Physicochemical and Immunological Properties of Intravenous Iron

All IV iron preparations are colloidal suspensions of nanoparticles. They consist of a polynuclear core of iron (III) oxyhydroxide surrounded by a carbohydrate ligand (“shell”). The carbohydrate shell stabilizes the core and thus protects against further polymerization. The shell also slows the continuous release of bioactive iron, which is toxic at excessive concentrations leading to oxidative stress [6,7]. Parenteral iron products qualify as non-biological complex drugs because their level of complexity exceeds small synthetic drugs by far. They are, however, less complex than molecules produced in living systems, such as antibodies. Nevertheless, iron core and iron shell carbohydrate complexes are intricate, unique and difficult to manufacture [8]. They require very specific conditions and a highly controlled and sophisticated environment for their production. Thus, the smallest variation in the manufacturing process, such as changes in pH, temperature, material sources, or reaction time could critically influence the physicochemical characteristics and properties of the final product, including molecular weight or particle size distribution, valence state of iron, surface charge, or crystallinity [8]. The resulting structures of the iron core and iron shell, as well as the size and size distribution of the particles affect bioavailability, toxicity and clinical features of IV iron preparations [9,10].

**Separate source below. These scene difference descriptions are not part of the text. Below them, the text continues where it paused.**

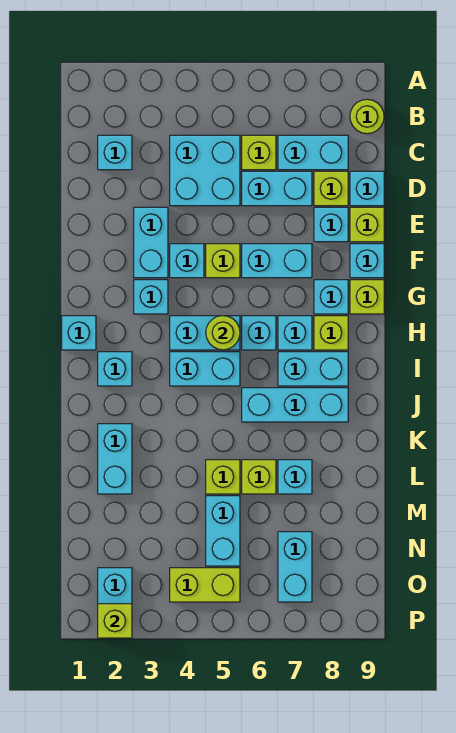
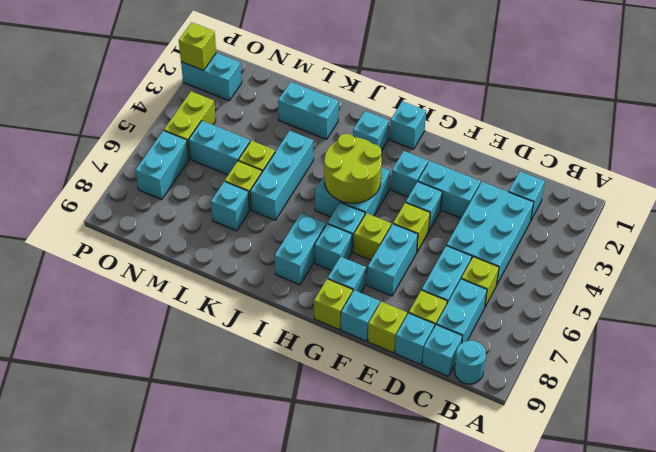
lime 1x1 round brick [350,99,384,134] -> cyan 1x1 round brick [455,341,486,384]
cyan 2x2 brick [170,135,240,206] -> cyan 2x3 brick [447,182,534,284]
cyan 1x1 brick [314,207,348,242] -> cyan 1x1 brick moved to [422,325,462,376]
lime 1x1 round brick [206,316,240,350] -> lime 2x2 round brick [324,134,382,203]
lime 1x1 brick [314,316,348,350] -> lime 1x1 brick moved to [354,213,391,260]
cyan 1x3 brick [242,388,348,422] -> cyan 1x3 brick moved to [250,131,314,220]
cyan 1x2 brick [278,532,312,602] -> cyan 1x2 brick turned to [136,130,189,199]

Efficacy and Clinical Outcomes

Data from head-to-head trials on the efficacy of different IV iron formulations is limited. (Table 1) summarizes effects and indirect comparisons of IV iron formulations, mainly based on network metaanalyses [11-14]. Clinical potency of distinct IV iron formulations can differ depending on the specific indication for therapeutic use and the clinical outcome selected. Thus, iron (III) isomaltoside has shown a higher increase of hemoglobin from baseline compared to ferric carboxymaltose in anaemic patients intolerant to oral iron, but failed to show superiority among those patients with an increase in haemoglobin of ≥ 2g/dL [12]. Ferumoxytol and ferric carboxymaltose at monthly doses of 1020 mg and 750-1500 mg, respectively, were shown to be particularly potent in anaemic patients with Chronic Kidney Disease (CKD) [11]. Indirect comparisons with other intravenous irons based on studies using oral iron as a control indicate that ferric carboxymaltose might show superiority over other IV iron formulations regarding haemoglobin increase [15]. In IBD patients, only ferric carboxylmaltose, but not iron (III) sucrose or iron (III) isomaltoside 1000, has shown statistically significant superiority versus oral iron [12]. This data is specific for patients with IBD and may not apply to IDA from other causes. Considering many uncertainties about distinct efficacy and outcomes of different preparations, further head-to-head trials are needed in order to provide better evidence regarding the efficacy of different IV iron formulations [12].